Jan
7
The list is long as I get caught up on the surfing I didn’t do over the holidays, so I’ve broken it in two.
- Five tests for newspaper blogs. Martin Stabe passes along an oh-so-practical short test for newspaper blogging. Short-form: if it doesn’t add anything and you don’t give reporters the time to do it, kill the idea.
- Press Freedom Round-up 2006. The subhead at the Reporters Without Borders site tells the tale: The deadliest year since 1994.
- Swamis Predict More Media Shifting in ‘07. Mark Glaser has an entertaining round-up on some media-related predictions — none of them startling — for the year.
- PEJ to Launch the News Coverage Index. An interesting initiative from the Project for Excellence in Journalism: tracking what’s being covered, and not being covered, and regularly reporting on what the press is doing, and how well it reflects the interests of the public.
- A ‘good enough’ replacement for journalism? Steve Yelvington ponders a lesson from the early days of the internet and what it means for journalism. He also suggests that we in media-related fields may be asking the wrong question.

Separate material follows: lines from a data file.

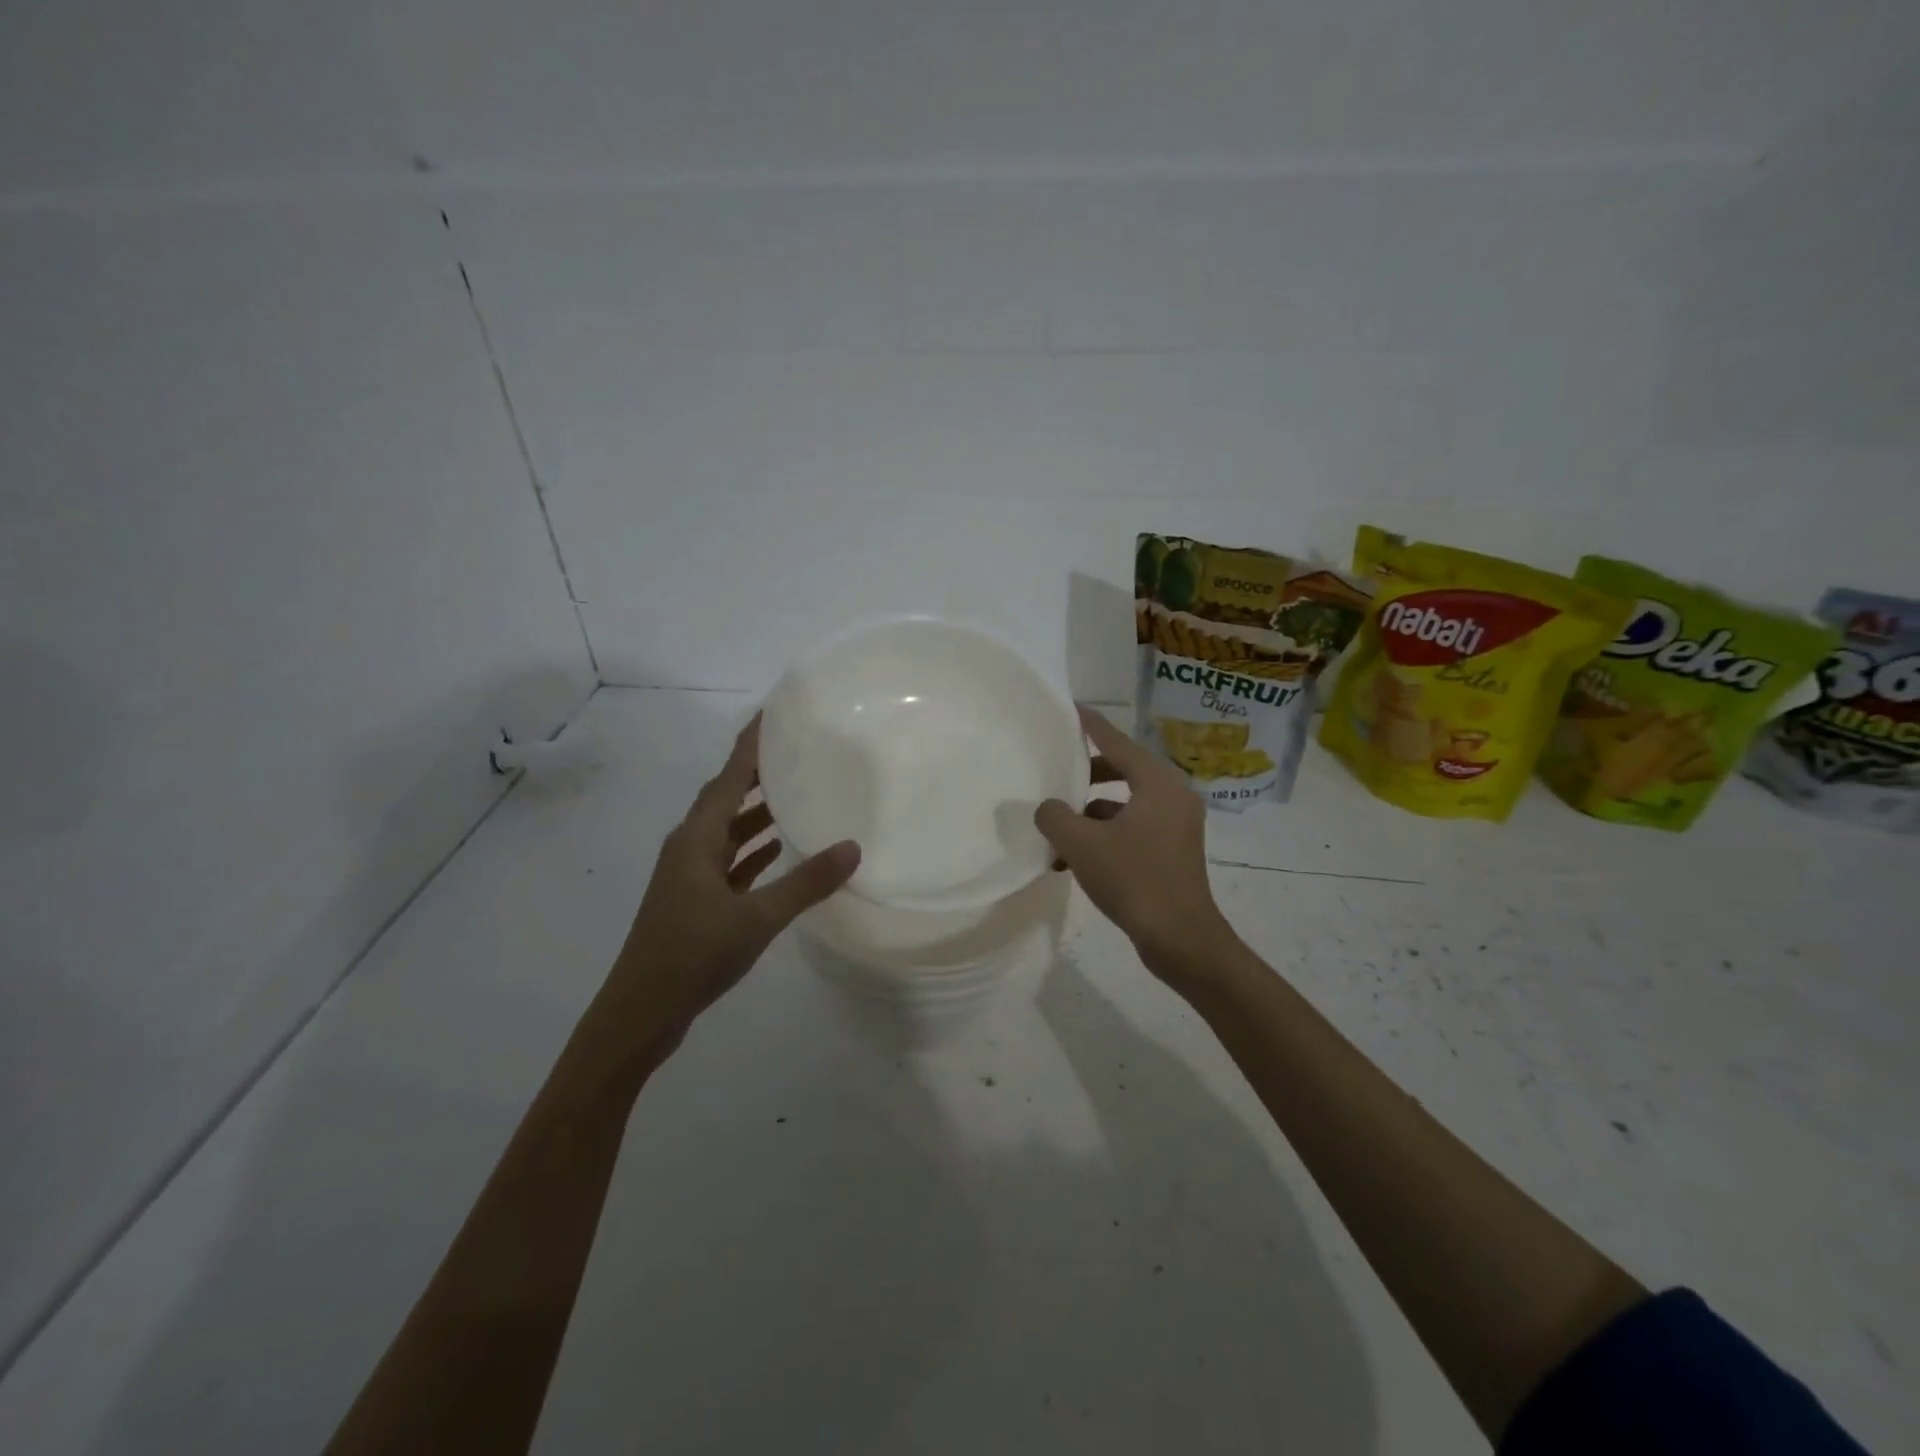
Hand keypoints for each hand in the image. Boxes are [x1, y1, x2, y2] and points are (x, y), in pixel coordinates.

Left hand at [600, 715, 859, 1052]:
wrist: (639, 1013)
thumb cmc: (692, 955)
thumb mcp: (757, 918)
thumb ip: (805, 883)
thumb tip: (853, 847)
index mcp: (697, 838)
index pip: (729, 777)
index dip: (750, 745)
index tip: (774, 714)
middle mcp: (689, 847)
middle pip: (726, 797)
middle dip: (757, 773)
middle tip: (796, 752)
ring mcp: (689, 875)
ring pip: (727, 831)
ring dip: (757, 814)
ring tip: (795, 795)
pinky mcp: (694, 900)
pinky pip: (728, 861)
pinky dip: (752, 850)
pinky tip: (779, 851)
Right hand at [1035, 707, 1236, 981]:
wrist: (1181, 939)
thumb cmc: (1134, 881)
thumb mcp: (1082, 845)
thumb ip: (1055, 816)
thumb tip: (1048, 808)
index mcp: (1158, 783)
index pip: (1117, 742)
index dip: (1090, 725)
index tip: (1070, 708)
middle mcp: (1172, 796)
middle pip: (1122, 771)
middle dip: (1085, 776)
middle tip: (1055, 773)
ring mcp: (1175, 826)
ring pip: (1123, 805)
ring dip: (1089, 815)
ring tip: (1056, 830)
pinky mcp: (1171, 852)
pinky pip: (1131, 829)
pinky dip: (1104, 837)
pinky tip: (1071, 860)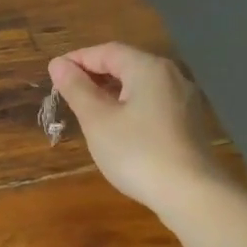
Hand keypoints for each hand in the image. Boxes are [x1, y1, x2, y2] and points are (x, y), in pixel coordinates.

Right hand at [48, 43, 227, 216]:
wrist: (191, 194)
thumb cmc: (137, 152)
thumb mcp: (97, 120)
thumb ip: (76, 89)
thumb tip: (58, 64)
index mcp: (148, 68)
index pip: (106, 51)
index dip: (78, 59)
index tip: (54, 73)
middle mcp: (170, 76)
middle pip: (126, 64)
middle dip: (94, 74)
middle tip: (67, 92)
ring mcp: (184, 100)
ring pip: (140, 85)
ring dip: (111, 91)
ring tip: (87, 109)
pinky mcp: (189, 123)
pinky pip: (152, 103)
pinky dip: (129, 106)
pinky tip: (117, 127)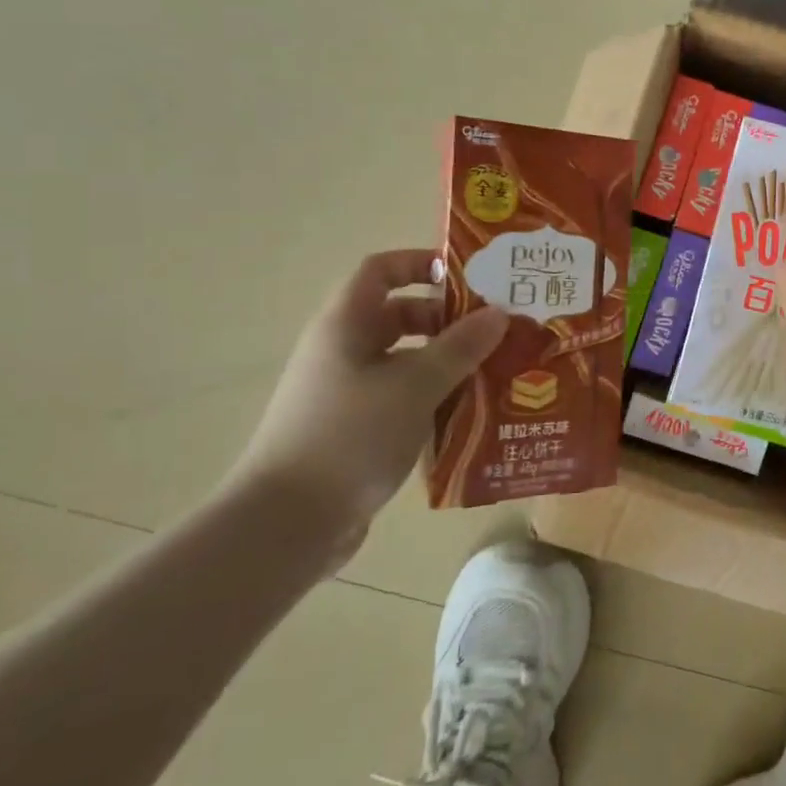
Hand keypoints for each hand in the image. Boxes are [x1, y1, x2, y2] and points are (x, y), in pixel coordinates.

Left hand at [231, 250, 505, 552]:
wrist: (287, 523)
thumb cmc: (350, 437)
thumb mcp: (414, 386)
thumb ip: (459, 347)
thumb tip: (498, 314)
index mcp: (346, 326)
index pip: (381, 270)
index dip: (421, 262)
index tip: (470, 277)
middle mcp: (343, 351)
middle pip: (398, 314)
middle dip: (447, 318)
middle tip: (496, 329)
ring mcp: (347, 392)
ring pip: (405, 359)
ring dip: (447, 361)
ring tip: (495, 371)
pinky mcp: (356, 428)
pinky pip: (402, 396)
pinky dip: (434, 396)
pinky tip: (470, 413)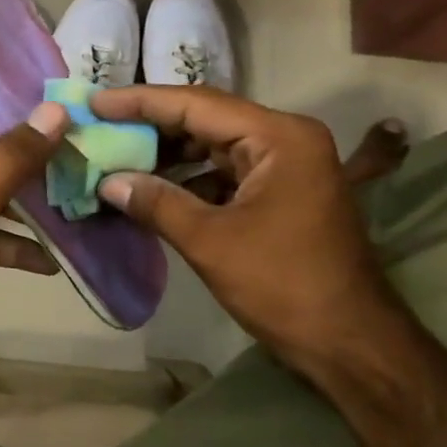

- Reflections of a newsosaur. Alan Mutter is one of the best media bloggers when it comes to digging into, and putting context to, the financial numbers. His last four posts, Size Does Matter, Feet on the Street in Philly, Shaken but not Stirred, and Vaporized: $13.5B in news stock value, give a depressing view of what’s happening to the newspaper industry. If you haven’t already done so, bookmark this guy.